A première vue, ces projets photovoltaïques ou agrivoltaïques peuvent sembler éloignés des enjeux cynégétiques. Ils relèvent en effet de la politique énergétique et de la production d’électricité renouvelable. Pourtant, dès lors qu’ils s’implantent sur de vastes surfaces rurales, ils interagissent directement avec les usages existants, dont la chasse fait partie intégrante. La chasse n’est pas seulement une activité de loisir, elle participe à la gestion des populations de faune sauvage, à la prévention des dégâts agricoles et à la sécurité publique, notamment vis-à-vis du grand gibier. Lorsqu’une centrale photovoltaïque s’installe sur plusieurs dizaines d’hectares, ces surfaces deviennent durablement non chassables, et cela peut modifier les équilibres locaux (zones refuges interdites d’accès, déplacement plus important de la faune vers les parcelles voisines ou les axes routiers, conflits accrus avec l’agriculture ou les usagers de la route. Dans ce contexte, il apparaît légitime de se demander si la chasse doit être considérée comme un simple usage secondaire ou comme un acteur à part entière de l’aménagement du territoire rural...

 

Les chasseurs ont-ils un droit de regard ?

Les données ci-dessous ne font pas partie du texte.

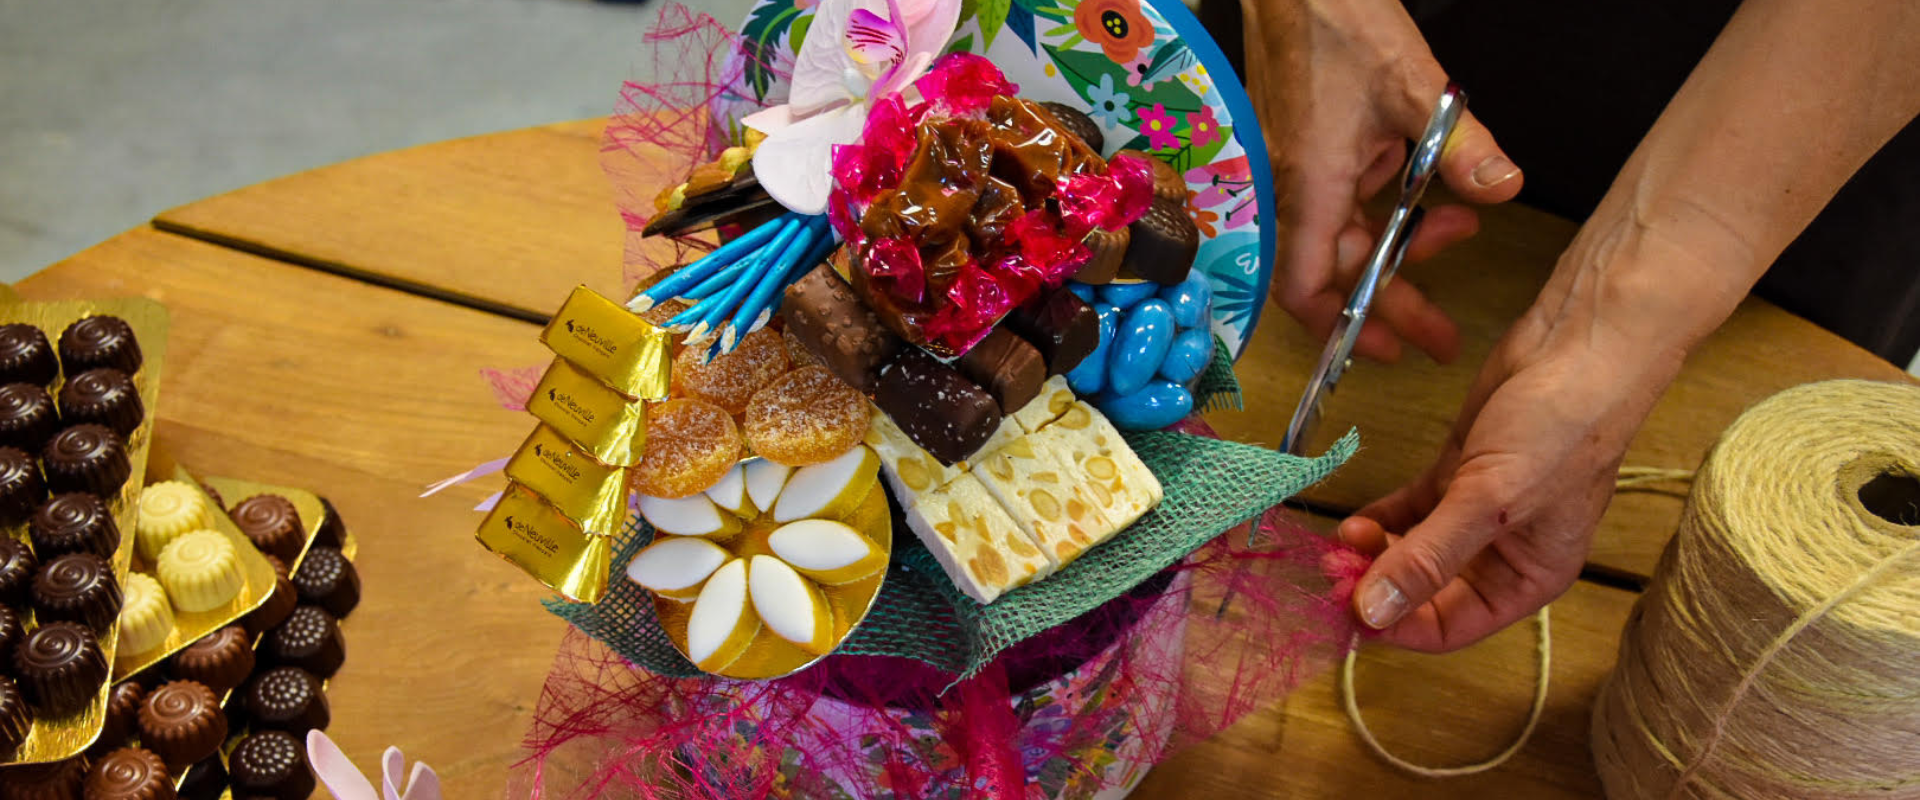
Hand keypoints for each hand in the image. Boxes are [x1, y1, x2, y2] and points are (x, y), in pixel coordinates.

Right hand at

Les FDC ne disposent pas d’un droit de veto sur les projets industriels, qu’ils soient énergétiques ou autres. Leur rôle n’est pas de bloquer par principe, mais d’apporter une expertise de terrain souvent absente des études d’impact classiques. Les chasseurs connaissent les déplacements de la faune, les zones de remise, les corridors écologiques et les points sensibles en matière de sécurité. La question n’est donc pas celle d’un pouvoir d’opposition systématique, mais celle de la concertation en amont. Associer la chasse dès les premières phases de conception permettrait d’anticiper certains effets indirects : fragmentation des habitats, création de zones refuges incontrôlées pour le grand gibier, ou difficultés accrues de régulation. À défaut, les fédérations se retrouvent fréquemment sollicitées après coup pour gérer les conséquences de projets qu’elles n’ont pas contribué à concevoir. Les interrogations soulevées par le photovoltaïque ne sont pas fondamentalement différentes de celles posées par d’autres projets industriels en milieu rural : infrastructures de transport, carrières, zones logistiques ou aménagements touristiques. Dans tous les cas, la question centrale reste la même : comment concilier un projet présenté comme d’intérêt général avec des usages locaux existants ? La démarche consistant à associer les chasseurs, au même titre que les agriculteurs, forestiers ou habitants, pourrait donc s’appliquer bien au-delà de l’énergie solaire. Elle interroge plus largement la gouvernance des territoires ruraux : qui décide, à quel moment, et avec quelle reconnaissance des usages déjà en place ? Ces questions, loin d’opposer transition énergétique et monde rural, invitent à construire des projets mieux intégrés, plus acceptés et, à terme, plus durables.